Design files in text formats =
.....

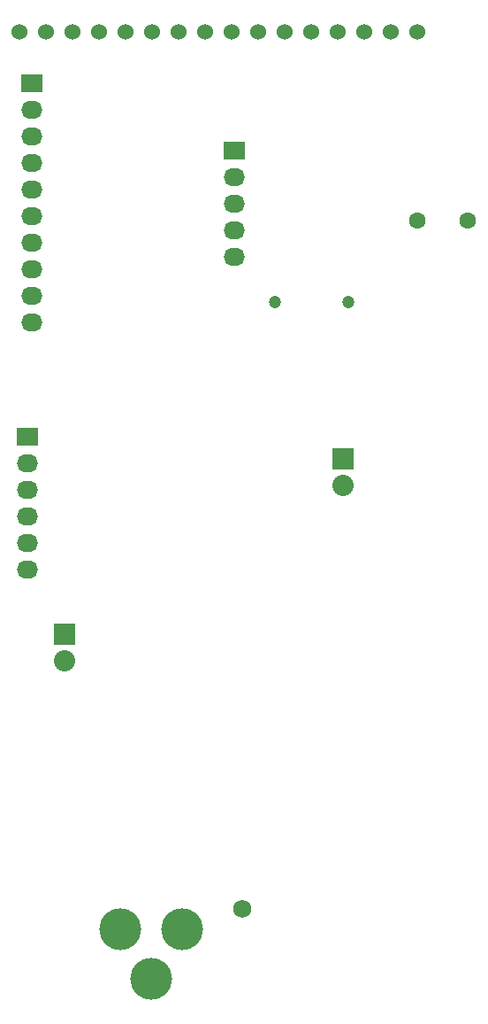
<source format=gbl>
%TF.GenerationSoftware,KiCad,Pcbnew,4.0.5-e0-6337~49~ubuntu16.04.1*%
%TF.CreationDate,2017-07-27T13:02:09-07:00*%
%TF.ProjectId,mcphail-main-board,6D63706861696C2D6D61696E2D626F61,1.0*%
%TF.FileFunction,Copper,L2,Bot,Signal*%
%FSLAX46Y46*%
G04 Gerber Fmt 4.6, Leading zero omitted, Abs format (unit mm)*
G04 Created by KiCad (PCBNEW 4.0.5-e0-6337~49~ubuntu16.04.1) date Thu Jul 27 13:02:09 2017*
%MOMM*%
%LPD*%
G01*
G04 APERTURE LIST*
%ADD10C,0.350000*%
%ADD11R,2.032000X2.032000*%
%ADD12O,2.032000X2.032000*%
%ADD13R,2.032000X1.727200*%
%ADD14O,2.032000X1.727200*%
%ADD15C,1.200000*%
%ADD16C,1.524000*%
%ADD17C,4.000000*%
%ADD18C,1.727200*%
%ADD19C,1.600000*%
%ADD20C,0.350000*%
G04 APERTURE END LIST*
D10*
D11*
X57158762Y-78149000D03*
D12*
X57158762Y-80689000D03*
D11*
X83836381Y-61389000D03*
D12*
X83836381Y-63929000D03*
D13*
X53659000Y-59299001D03*
D14*
X53659000Y-61839001D03*
X53659000Y-64379001D03*
X53659000Y-66919001D03*
X53659000Y-69459001D03*
X53659000Y-71999001D03*
D15*
X77289001Y-46365201D03*
X84389001Y-46365201D03*
D13*
X73459000Y-31919401D03*
D14*
X73459000Y-34459401D03*
X73459000Y-36999401D03*
X73459000Y-39539401D03*
X73459000Y-42079401D03*
D16*
X52870201Y-20569000D03*
X55410201Y-20569000D03*
X57950201Y-20569000D03*
X60490201Y-20569000D03*
X63030201Y-20569000D03*
X65570201Y-20569000D03*
X68110201Y-20569000D03*
X70650201Y-20569000D03*
X73190201Y-20569000D03*
X75730201Y-20569000D03*
X78270201Y-20569000D03*
X80810201Y-20569000D03*
X83350201Y-20569000D03*
X85890201Y-20569000D03*
X88430201Y-20569000D03*
X90970201Y-20569000D03*
D17*
X68473741Y-106360401D03*
X62474261Y-106360401D03*
X65474001Y-111059401D03*
D13*
X54029000Y-25509401D03*
D14*
X54029000Y-28049401D03*
X54029000Y-30589401D03*
X54029000Y-33129401D03*
X54029000Y-35669401D03*
X54029000Y-38209401D03*
X54029000Y-40749401D03*
X54029000Y-43289401D03*
X54029000Y-45829401D03*
X54029000Y-48369401D03*
D18*
X74179000Y-104371400D03*
D19*
X90925601Y-38595601D03*
X95805601Y-38595601D03*
D20*
X57158762Y-78149000D03*
X57158762Y-80689000D03*
X83836381Y-61389000D03*
X83836381Y-63929000D03*
X53659000Y-59299001D03*
X53659000Y-61839001D03*
X53659000Y-64379001D03*
X53659000Y-66919001D03*
X53659000Y-69459001D03*
X53659000Y-71999001D03*
X77289001Y-46365201D03*
X84389001Y-46365201D03*
X73459000Y-31919401D03*
X73459000Y-34459401D03*
X73459000Y-36999401D03*
X73459000Y-39539401D03*
X73459000Y-42079401D03*
X52870201Y-20569000D03*
X55410201Y-20569000D03*
X57950201Y-20569000D03*
X60490201Y-20569000D03*
X63030201Y-20569000D03*
X65570201Y-20569000D03*
X68110201Y-20569000D03*
X70650201Y-20569000D03*
X73190201Y-20569000D03*
X75730201Y-20569000D03*
X78270201Y-20569000D03*
X80810201Y-20569000D03*
X83350201Y-20569000D03*
X85890201Y-20569000D03*
X88430201Y-20569000D03*
X90970201Y-20569000D03*
X68473741Y-106360401D03*
X62474261Y-106360401D03*
X65474001Y-111059401D03*
X54029000Y-25509401D03*
X54029000Y-28049401D03*
X54029000Y-30589401D03*
X54029000Y-33129401D03*
X54029000Y-35669401D03*
X54029000Y-38209401D03*
X54029000Y-40749401D03*
X54029000Y-43289401D03*
X54029000Y-45829401D03*
X54029000Y-48369401D03*
X74179000Y-104371400D03*
X90925601Y-38595601D03*
X95805601Y-38595601D03*
M02*

</source>
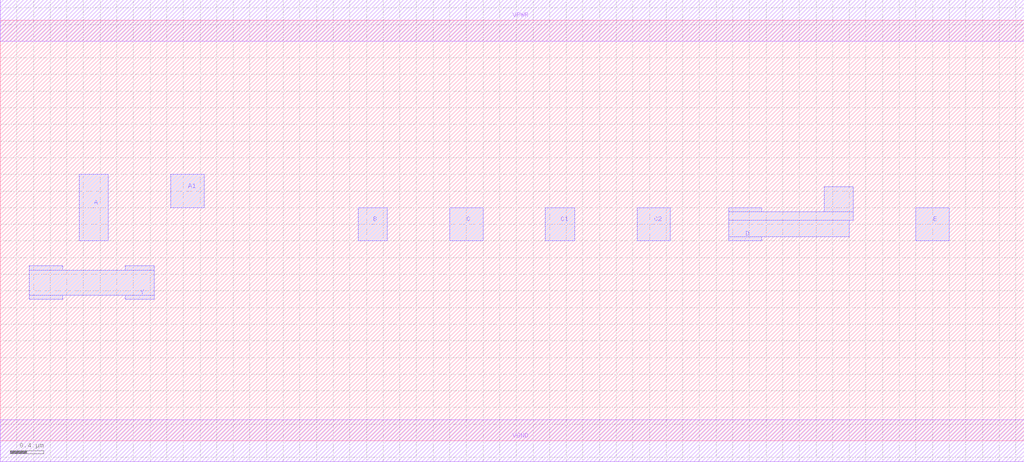
<source format=lef>
VERSION 5.7 ;
  NOWIREEXTENSIONATPIN ON ;
  DIVIDERCHAR "/" ;
  BUSBITCHARS "[]" ;
MACRO OAAOAOI21311
  CLASS CORE ;
  FOREIGN OAAOAOI21311 ;
  ORIGIN 0.000 0.000 ;
  SIZE 12.300 BY 5.050 ;
  SYMMETRY X Y R90 ;
  SITE unit ;
  PIN VPWR
    DIRECTION INOUT ;
    USE POWER ;
    SHAPE ABUTMENT ;
    PORT
      LAYER Metal1 ;
        RECT 0.000 4.800 12.300 5.300 ;
    END
  END VPWR
  PIN VGND
    DIRECTION INOUT ;
    USE GROUND ;
    SHAPE ABUTMENT ;
    PORT
      LAYER Metal1 ;
        RECT 0.000 -0.250 12.300 0.250 ;
    END
  END VGND
  PIN Y
    DIRECTION INOUT ;
    USE SIGNAL ;
    SHAPE ABUTMENT ;
    PORT
      LAYER Metal2 ;
        RECT 0.350 2.050 0.750 2.100 ;
        RECT 1.500 2.050 1.850 2.100 ;
        RECT 0.350 1.750 1.850 2.050 ;
        RECT 0.350 1.700 0.750 1.750 ;
        RECT 1.500 1.700 1.850 1.750 ;
    END
  END Y
  PIN B
    DIRECTION INOUT ;
    USE SIGNAL ;
    SHAPE ABUTMENT ;
    PORT
      LAYER Metal2 ;
        RECT 4.300 2.400 4.650 2.800 ;
    END
  END B
  PIN C1
    DIRECTION INOUT ;
    USE SIGNAL ;
    SHAPE ABUTMENT ;
    PORT
      LAYER Metal2 ;
        RECT 6.550 2.400 6.900 2.800 ;
    END
  END C1
  PIN D
    DIRECTION INOUT ;
    USE SIGNAL ;
    SHAPE ABUTMENT ;
    PORT
      LAYER Metal2 ;
        RECT 8.750 2.750 9.150 2.800 ;
        RECT 9.900 2.750 10.250 3.050 ;
        RECT 8.750 2.650 10.250 2.750 ;
        RECT 8.750 2.450 10.200 2.650 ;
        RECT 8.750 2.400 9.150 2.450 ;
    END
  END D
  PIN E
    DIRECTION INOUT ;
    USE SIGNAL ;
    SHAPE ABUTMENT ;
    PORT
      LAYER Metal2 ;
        RECT 11.000 2.400 11.400 2.800 ;
    END
  END E
  PIN A
    DIRECTION INOUT ;
    USE SIGNAL ;
    SHAPE ABUTMENT ;
    PORT
      LAYER Metal2 ;
        RECT 0.950 2.400 1.300 3.200 ;
    END
  END A
  PIN C2
    DIRECTION INOUT ;
    USE SIGNAL ;
    SHAPE ABUTMENT ;
    PORT
      LAYER Metal2 ;
        RECT 7.650 2.400 8.050 2.800 ;
    END
  END C2
  PIN C
    DIRECTION INOUT ;
    USE SIGNAL ;
    SHAPE ABUTMENT ;
    PORT
      LAYER Metal2 ;
        RECT 5.400 2.400 5.800 2.800 ;
    END
  END C
  PIN A1
    DIRECTION INOUT ;
    USE SIGNAL ;
    SHAPE ABUTMENT ;
    PORT
      LAYER Metal2 ;
        RECT 2.050 2.800 2.450 3.200 ;
    END
  END A1
END OAAOAOI21311
END LIBRARY


</source>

.....

TASK ITEM = Could you retype all the entries above exactly, without the pictures?

ANSWER BOX =
<source format=gbl>
%TF.GenerationSoftware,KiCad,Pcbnew,4.0.5-e0-6337~49~ubuntu16.04.1*%
%TF.CreationDate,2017-07-27T13:02:09-07:00*%
%TF.ProjectId,mcphail-main-board,6D63706861696C2D6D61696E2D626F61,1.0*%
%TF.FileFunction,Copper,L2,Bot,Signal*%
%FSLAX46Y46*%
G04 Gerber Fmt 4.6, Leading zero omitted, Abs format (unit mm)*
G04 Created by KiCad (PCBNEW 4.0.5-e0-6337~49~ubuntu16.04.1) date Thu Jul 27 13:02:09 2017*
%MOMM*%
%LPD*%
G01*
G04 APERTURE LIST*
%ADD10C,0.350000*%
%ADD11R,2.032000X2.032000*%
%ADD12O,2.032000X2.032000*%
%ADD13R,2.032000X1.727200*%
%ADD14O,2.032000X1.727200*%
%ADD15C,1.200000*%
%ADD16C,1.524000*%
%ADD17C,4.000000*%
%ADD18C,1.727200*%
%ADD19C,1.600000*%
%ADD20C,0.350000*%
G04 APERTURE END LIST*
D10*
D11*
X57158762Y-78149000D03*
D12*
X57158762Y-80689000D03*
D11*
X83836381Y-61389000D03*
D12*
X83836381Y-63929000D03*
D13*
X53659000Y-59299001D03*
D14*
X53659000Y-61839001D03*
X53659000Y-64379001D03*
X53659000Y-66919001D03*
X53659000Y-69459001D03*
X53659000Y-71999001D03*
D15*
X77289001Y-46365201D03*
X84389001Y-46365201D03*
D13*
X73459000Y-31919401D03*
D14*
X73459000Y-34459401D03*
X73459000Y-36999401D03*
X73459000Y-39539401D03*
X73459000Y-42079401D03*
D16*
X52870201Y-20569000D03*
X55410201Y-20569000D03*
X57950201Y-20569000D03*
X60490201Y-20569000D03*
X63030201Y-20569000D03*
X65570201Y-20569000D03*
X68110201Y-20569000D03*
X70650201Y-20569000D03*
X73190201Y-20569000D03*
X75730201Y-20569000D03*
X78270201Y-20569000D03*
X80810201Y-20569000D03*
X83350201Y-20569000D03*
X85890201Y-20569000D03*
X88430201Y-20569000D03*
X90970201Y-20569000D03*
D17*
X68473741Y-106360401D03*
X62474261Y-106360401D03*
X65474001Y-111059401D03*
D13*
X54029000Y-25509401D03*
D14*
X54029000Y-28049401D03*
X54029000Y-30589401D03*
X54029000Y-33129401D03*
X54029000Y-35669401D03*
X54029000Y-38209401D03*
X54029000Y-40749401D03*
X54029000Y-43289401D03*
X54029000Y-45829401D03*
X54029000Y-48369401D03*
D18*
X74179000Y-104371400D03*
D19*
X90925601Y-38595601D03*
X95805601Y-38595601D03*
D20*
X57158762Y-78149000D03*
X57158762Y-80689000D03*
X83836381Y-61389000D03*
X83836381Y-63929000D03*
X53659000Y-59299001D03*
X53659000Y-61839001D03*
X53659000Y-64379001D03*
X53659000Y-66919001D03*
X53659000Y-69459001D03*
X53659000Y-71999001D03*
X77289001Y-46365201D03*
X84389001Y-46365201D03*
X73459000Y-31919401D03*
X73459000Y-34459401D03*
X73459000Y-36999401D03*
X73459000Y-39539401D03*
X73459000Y-42079401D03*
X52870201Y-20569000D03*
X55410201Y-20569000D03*
X57950201Y-20569000D03*
X60490201Y-20569000D03*
X63030201Y-20569000D03*
X65570201Y-20569000D03*
X68110201Y-20569000D03*
X70650201Y-20569000D03*
X73190201Y-20569000D03*
X75730201Y-20569000D03*
X78270201Y-20569000D03*
X80810201Y-20569000D03*
X83350201Y-20569000D03*
X85890201Y-20569000D03*
X88430201Y-20569000D03*
X90970201Y-20569000D03*
X68473741Y-106360401D03*
X62474261Y-106360401D03*
X65474001Y-111059401D03*
X54029000Y-25509401D03*
X54029000Y-28049401D03*
X54029000Y-30589401D03*
X54029000Y-33129401D03*
X54029000Y-35669401D03*
X54029000Y-38209401D03*
X54029000Y-40749401D03*
X54029000Y-43289401D03*
X54029000Y-45829401D03*
X54029000Y-48369401D03*
X74179000Y-104371400D03*
X90925601Y-38595601D03*
X95805601Y-38595601D03*
M02*

</source>
<source format=lef>
VERSION 5.7 ;
  NOWIREEXTENSIONATPIN ON ;
  DIVIDERCHAR "/" ;
  BUSBITCHARS "[]" ;
MACRO OAAOAOI21311
  CLASS CORE ;
  FOREIGN OAAOAOI21311 ;
  ORIGIN 0.000 0.000 ;
  SIZE 12.300 BY 5.050 ;
  SYMMETRY X Y R90 ;
  SITE unit ;
  PIN VPWR
    DIRECTION INOUT ;
    USE POWER ;
    SHAPE ABUTMENT ;
    PORT
      LAYER Metal1 ;
        RECT 0.000 4.800 12.300 5.300 ;
    END
  END VPWR
  PIN VGND
    DIRECTION INOUT ;
    USE GROUND ;
    SHAPE ABUTMENT ;
    PORT
      LAYER Metal1 ;
        RECT 0.000 -0.250 12.300 0.250 ;
    END
  END VGND
  PIN Y
    DIRECTION INOUT ;
    USE SIGNAL ;
    SHAPE ABUTMENT ;
    PORT
      LAYER Metal2 ;
        RECT 0.350 2.050 0.750 2.100 ;
        RECT 1.500 2.050 1.850 2.100 ;
        RECT 0.350 1.750 1.850 2.050 ;
        RECT 0.350 1.700 0.750 1.750 ;
        RECT 1.500 1.700 1.850 1.750 ;
    END
  END Y
  PIN B
    DIRECTION INOUT ;
    USE SIGNAL ;
    SHAPE ABUTMENT ;
    PORT
      LAYER Metal2 ;
        RECT 4.300 2.400 4.650 2.800 ;
    END
  END B
  PIN C1
    DIRECTION INOUT ;
    USE SIGNAL ;
    SHAPE ABUTMENT ;
    PORT
      LAYER Metal2 ;
        RECT 6.550 2.400 6.900 2.800 ;
    END
  END C1
  PIN D
    DIRECTION INOUT ;
    USE SIGNAL ;
    SHAPE ABUTMENT ;
    PORT
      LAYER Metal2 ;
        RECT 8.750 2.750 9.150 2.800 ;
        RECT 9.900 2.750 10.250 3.050 ;
        RECT 8.750 2.650 10.250 2.750 ;
        RECT 8.750 2.450 10.200 2.650 ;
        RECT 8.750 2.400 9.150 2.450 ;
    END
  END D
  PIN E
    DIRECTION INOUT ;
    USE SIGNAL ;
    SHAPE ABUTMENT ;
    PORT
      LAYER Metal2 ;
        RECT 11.000 2.400 11.400 2.800 ;
    END
  END E
  PIN A
    DIRECTION INOUT ;
    USE SIGNAL ;
    SHAPE ABUTMENT ;
    PORT
      LAYER Metal2 ;
        RECT 0.950 2.400 1.300 3.200 ;
    END
  END A
  PIN C2
    DIRECTION INOUT ;
    USE SIGNAL ;
    SHAPE ABUTMENT ;
    PORT
      LAYER Metal2 ;
        RECT 7.650 2.400 8.050 2.800 ;
    END
  END C2
  PIN C
    DIRECTION INOUT ;
    USE SIGNAL ;
    SHAPE ABUTMENT ;
    PORT
      LAYER Metal2 ;
        RECT 5.400 2.400 5.800 2.800 ;
    END
  END C
  PIN A1
    DIRECTION INOUT ;
    USE SIGNAL ;
    SHAPE ABUTMENT ;
    PORT
      LAYER Metal2 ;
        RECT 2.050 2.800 2.450 3.200 ;
    END
  END A1
END OAAOAOI21311
END LIBRARY


</source>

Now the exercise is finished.